┌────────

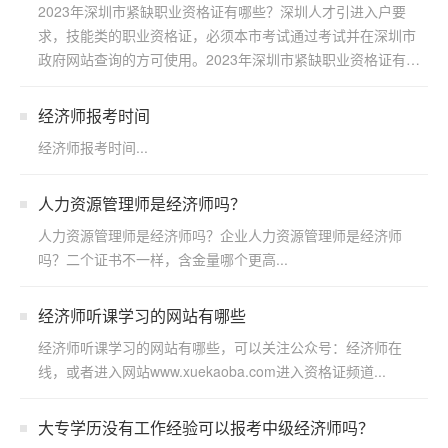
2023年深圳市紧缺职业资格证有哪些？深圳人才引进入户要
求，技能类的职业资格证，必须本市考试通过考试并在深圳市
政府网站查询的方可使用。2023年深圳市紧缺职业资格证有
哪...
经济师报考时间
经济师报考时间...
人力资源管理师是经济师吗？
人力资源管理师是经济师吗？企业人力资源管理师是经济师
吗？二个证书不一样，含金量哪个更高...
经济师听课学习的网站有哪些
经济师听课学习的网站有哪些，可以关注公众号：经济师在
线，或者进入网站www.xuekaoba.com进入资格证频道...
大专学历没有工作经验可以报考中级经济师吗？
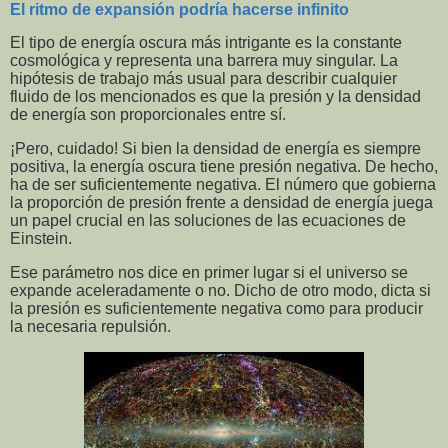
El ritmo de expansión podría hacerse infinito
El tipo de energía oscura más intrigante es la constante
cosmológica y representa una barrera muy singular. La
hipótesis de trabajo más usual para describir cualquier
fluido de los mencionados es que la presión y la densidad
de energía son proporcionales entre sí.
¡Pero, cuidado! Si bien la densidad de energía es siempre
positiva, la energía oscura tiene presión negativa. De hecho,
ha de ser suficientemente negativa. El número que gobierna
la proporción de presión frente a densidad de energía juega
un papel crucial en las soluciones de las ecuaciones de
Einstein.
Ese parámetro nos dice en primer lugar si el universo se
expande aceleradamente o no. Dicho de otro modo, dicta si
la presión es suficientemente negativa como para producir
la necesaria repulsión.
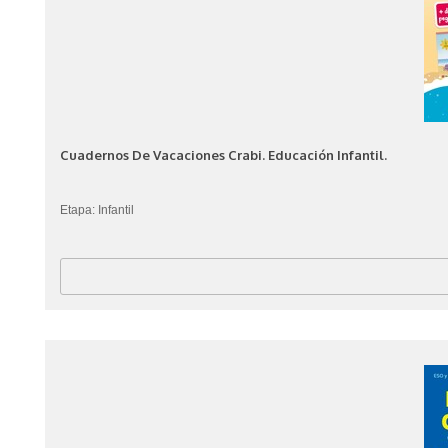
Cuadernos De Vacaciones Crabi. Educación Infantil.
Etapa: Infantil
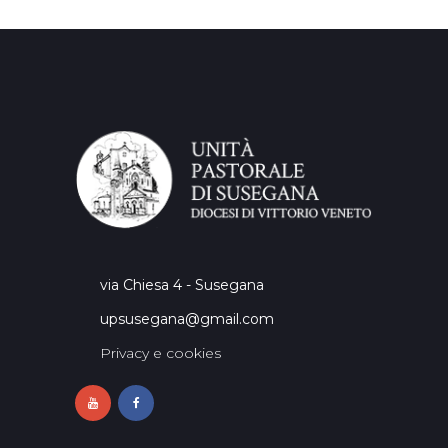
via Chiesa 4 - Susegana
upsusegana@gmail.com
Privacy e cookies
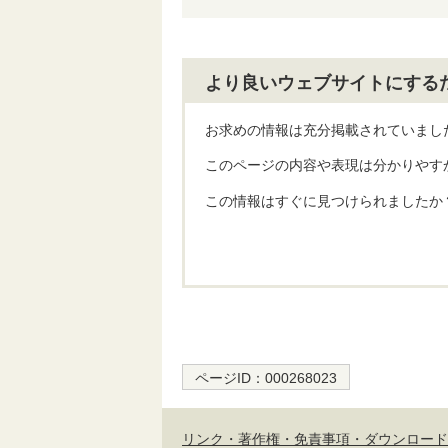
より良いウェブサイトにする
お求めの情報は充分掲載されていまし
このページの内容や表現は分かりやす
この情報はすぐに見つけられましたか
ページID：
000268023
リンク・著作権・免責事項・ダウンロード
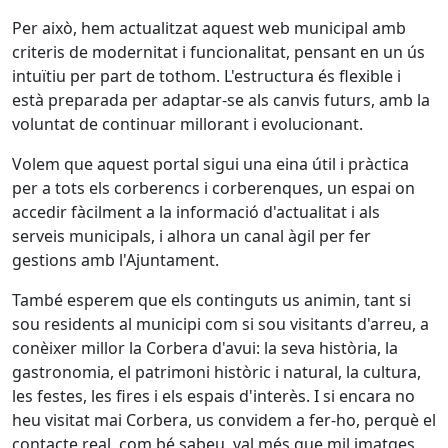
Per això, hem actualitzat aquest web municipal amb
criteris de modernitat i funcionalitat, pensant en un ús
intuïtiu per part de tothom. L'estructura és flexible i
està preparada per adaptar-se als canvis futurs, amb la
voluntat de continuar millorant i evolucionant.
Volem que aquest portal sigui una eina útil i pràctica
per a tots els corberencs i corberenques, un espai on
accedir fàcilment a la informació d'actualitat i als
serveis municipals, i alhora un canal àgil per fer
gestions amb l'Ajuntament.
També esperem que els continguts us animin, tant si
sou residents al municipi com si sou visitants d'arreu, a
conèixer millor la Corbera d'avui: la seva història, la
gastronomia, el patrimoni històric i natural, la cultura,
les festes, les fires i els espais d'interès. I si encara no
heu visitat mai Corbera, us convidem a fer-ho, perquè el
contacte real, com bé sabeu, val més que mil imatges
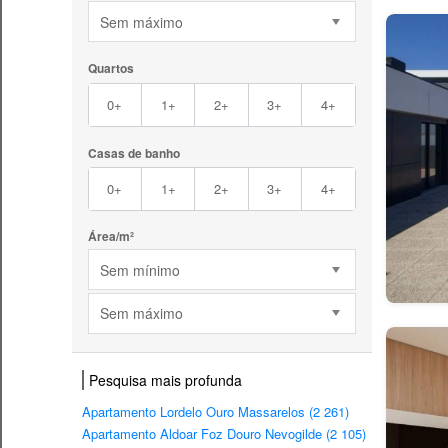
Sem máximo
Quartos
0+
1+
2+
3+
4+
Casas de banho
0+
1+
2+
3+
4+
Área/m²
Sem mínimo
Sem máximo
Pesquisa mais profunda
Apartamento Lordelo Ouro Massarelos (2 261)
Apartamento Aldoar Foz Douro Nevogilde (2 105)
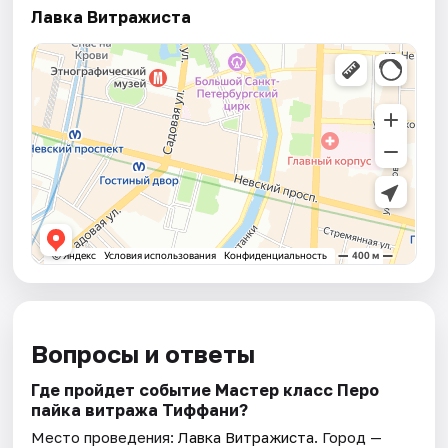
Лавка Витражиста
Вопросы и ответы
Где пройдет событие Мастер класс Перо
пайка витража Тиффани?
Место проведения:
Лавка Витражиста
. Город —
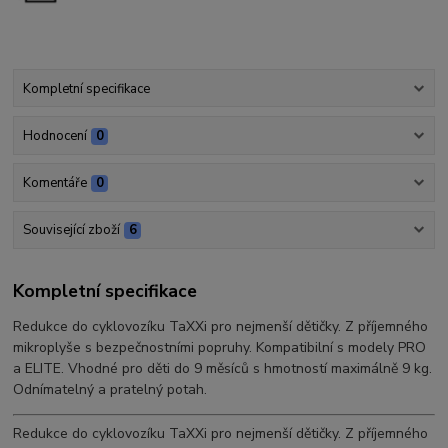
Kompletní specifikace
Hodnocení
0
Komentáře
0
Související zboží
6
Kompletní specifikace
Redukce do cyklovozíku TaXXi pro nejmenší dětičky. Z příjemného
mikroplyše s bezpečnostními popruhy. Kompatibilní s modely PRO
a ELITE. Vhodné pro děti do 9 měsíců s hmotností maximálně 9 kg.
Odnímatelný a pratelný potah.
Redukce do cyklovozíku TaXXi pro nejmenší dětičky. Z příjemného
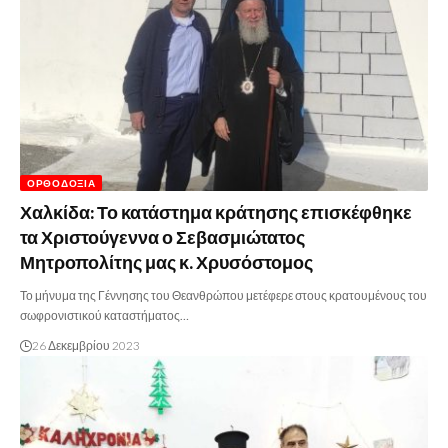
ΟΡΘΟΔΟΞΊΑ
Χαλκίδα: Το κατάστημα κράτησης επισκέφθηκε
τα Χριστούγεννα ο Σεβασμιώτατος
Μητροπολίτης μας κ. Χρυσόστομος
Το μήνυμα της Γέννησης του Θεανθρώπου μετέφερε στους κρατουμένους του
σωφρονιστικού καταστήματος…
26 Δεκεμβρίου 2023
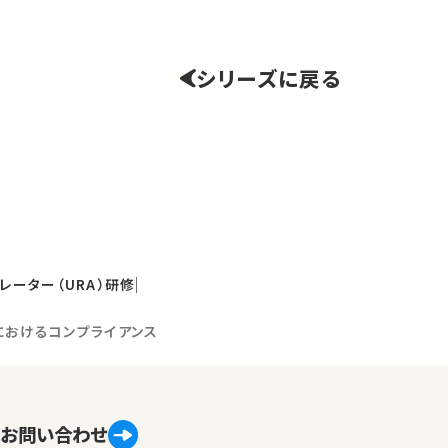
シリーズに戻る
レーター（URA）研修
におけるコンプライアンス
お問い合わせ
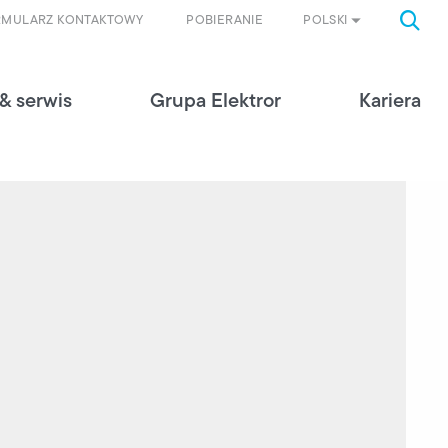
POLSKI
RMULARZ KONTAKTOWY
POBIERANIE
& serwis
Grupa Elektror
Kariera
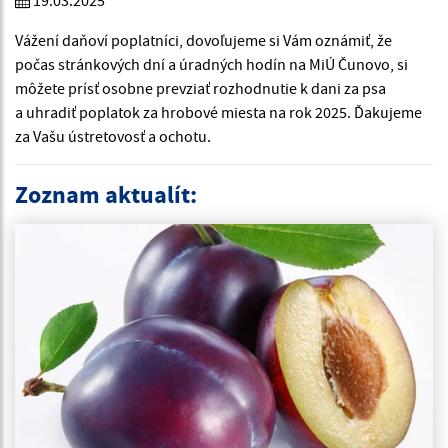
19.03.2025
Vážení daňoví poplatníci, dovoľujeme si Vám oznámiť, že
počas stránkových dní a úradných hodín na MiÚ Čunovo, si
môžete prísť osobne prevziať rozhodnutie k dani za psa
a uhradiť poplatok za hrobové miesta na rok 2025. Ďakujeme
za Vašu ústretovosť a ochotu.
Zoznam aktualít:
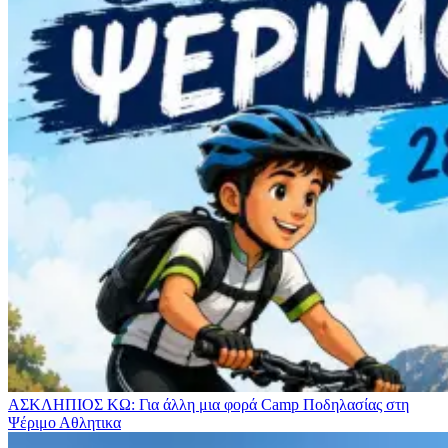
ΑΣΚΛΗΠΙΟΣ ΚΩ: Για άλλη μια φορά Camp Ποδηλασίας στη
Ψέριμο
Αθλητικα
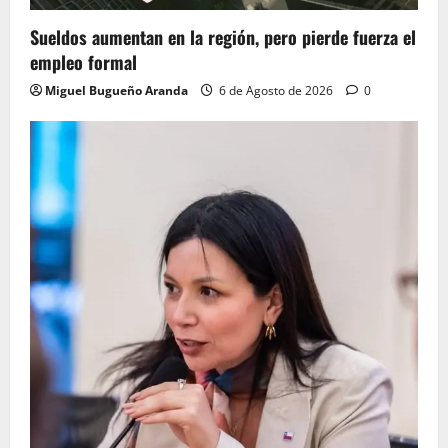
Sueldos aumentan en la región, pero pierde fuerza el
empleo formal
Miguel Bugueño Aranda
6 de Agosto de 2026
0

└────────

BRIEF - Return all of the lines above word for word, without the pictures.

ANSWER SECTION -
2023年深圳市紧缺职业资格证有哪些？深圳人才引进入户要
求，技能类的职业资格证，必须本市考试通过考试并在深圳市
政府网站查询的方可使用。2023年深圳市紧缺职业资格证有
哪...
经济师报考时间
经济师报考时间...
人力资源管理师是经济师吗？
人力资源管理师是经济师吗？企业人力资源管理师是经济师
吗？二个证书不一样，含金量哪个更高...
经济师听课学习的网站有哪些
经济师听课学习的网站有哪些，可以关注公众号：经济师在
线，或者进入网站www.xuekaoba.com进入资格证频道...
大专学历没有工作经验可以报考中级经济师吗？
El ritmo de expansión podría hacerse infinito
El tipo de energía oscura más intrigante es la constante
cosmológica y representa una barrera muy singular. La
hipótesis de trabajo más usual para describir cualquier
fluido de los mencionados es que la presión y la densidad
de energía son proporcionales entre sí.
¡Pero, cuidado! Si bien la densidad de energía es siempre
positiva, la energía oscura tiene presión negativa. De hecho,
ha de ser suficientemente negativa. El número que gobierna
la proporción de presión frente a densidad de energía juega
un papel crucial en las soluciones de las ecuaciones de
Einstein.
Ese parámetro nos dice en primer lugar si el universo se
expande aceleradamente o no. Dicho de otro modo, dicta si
la presión es suficientemente negativa como para producir
la necesaria repulsión.
Cuadernos De Vacaciones Crabi. Educación Infantil.
Etapa: Infantil
via Chiesa 4 - Susegana
upsusegana@gmail.com
Privacy e cookies
より良いウェブサイトにする
お求めの情報は充分掲載されていまし
このページの内容や表現は分かりやす
この情報はすぐに見つけられましたか
ページID：
000268023
リンク・著作権・免責事項・ダウンロード
Per això, hem actualitzat aquest web municipal amb
criteris de modernitat i funcionalitat, pensant en un ús
intuïtiu per part de tothom. L'estructura és flexible i
està preparada per adaptar-se als canvis futurs, amb la
voluntat de continuar millorant i evolucionant.
Volem que aquest portal sigui una eina útil i pràctica
per a tots els corberencs i corberenques, un espai on
accedir fàcilment a la informació d'actualitat i als
serveis municipals, i alhora un canal àgil per fer
gestions amb l'Ajuntament.
També esperem que els continguts us animin, tant si
sou residents al municipi com si sou visitants d'arreu, a
conèixer millor la Corbera d'avui: la seva història, la
gastronomia, el patrimoni històric i natural, la cultura,
les festes, les fires i els espais d'interès. I si encara no
heu visitat mai Corbera, us convidem a fer-ho, perquè el
contacte real, com bé sabeu, val més que mil imatges
Sem máximo
Quartos
0+
1+
2+
3+
4+
Casas de banho
0+
1+
2+
3+
4+
Área/m²
Sem mínimo
Sem máximo
Pesquisa mais profunda
Apartamento Lordelo Ouro Massarelos (2 261)
Apartamento Aldoar Foz Douro Nevogilde (2 105)
Лавка Витражиста
Вопросы и ответы
Где пройдет событие Мастер класс Перо
пайка витража Тиффани?
Место проведения:
Лавка Витражиста
. Город —
Kompletní specifikace
Hodnocení
0
Komentáře
0
Související zboží
6
Kompletní specifikace
Redukce do cyklovozíku TaXXi pro nejmenší dětičky. Z příjemného
mikroplyše s bezpečnostními popruhy. Kompatibilní s modely PRO
a ELITE. Vhodné pro děti do 9 měsíců s hmotností maximálně 9 kg.
Odnímatelný a pratelný potah.
Redukce do cyklovozíku TaXXi pro nejmenší dětičky. Z příjemného
ΟΡΘΟΔΟΞΊΑ
Χαλκίδα: Το κατάστημα κράτησης επισκέφθηκε
τα Χριστούγεννα ο Σεβασμιώτατος
Μητροπολίτης μας κ. Χρυσόστομος
Το μήνυμα της Γέννησης του Θεανθρώπου μετέφερε στους κρατουμένους του
σωφρονιστικού καταστήματος…
26 Δεκεμβρίου 2023
シリーズに戻る
レーター（URA）研修
におけるコンプライアンス
お問い合わせ
POLSKI
RMULARZ KONTAKTOWY
POBIERANIE
& serwis
Grupa Elektror
Kariera
19.03.2025
Vážení daňoví poplatníci, dovoľujeme si Vám oznámiť, že
počas stránkových dní a úradných hodín na MiÚ Čunovo, si
môžete prísť osobne prevziať rozhodnutie k dani za psa
a uhradiť poplatok za hrobové miesta na rok 2025. Ďakujeme
za Vašu ústretovosť a ochotu.
Zoznam aktualít:
ΑΣΚΛΗΠΙΟΣ ΚΩ: Για άλλη μια φορά Camp Ποδηλασίας στη
Ψέριμο
Αθλητικα
Sueldos aumentan en la región, pero pierde fuerza el
empleo formal
Miguel Bugueño Aranda
6 de Agosto de 2026
0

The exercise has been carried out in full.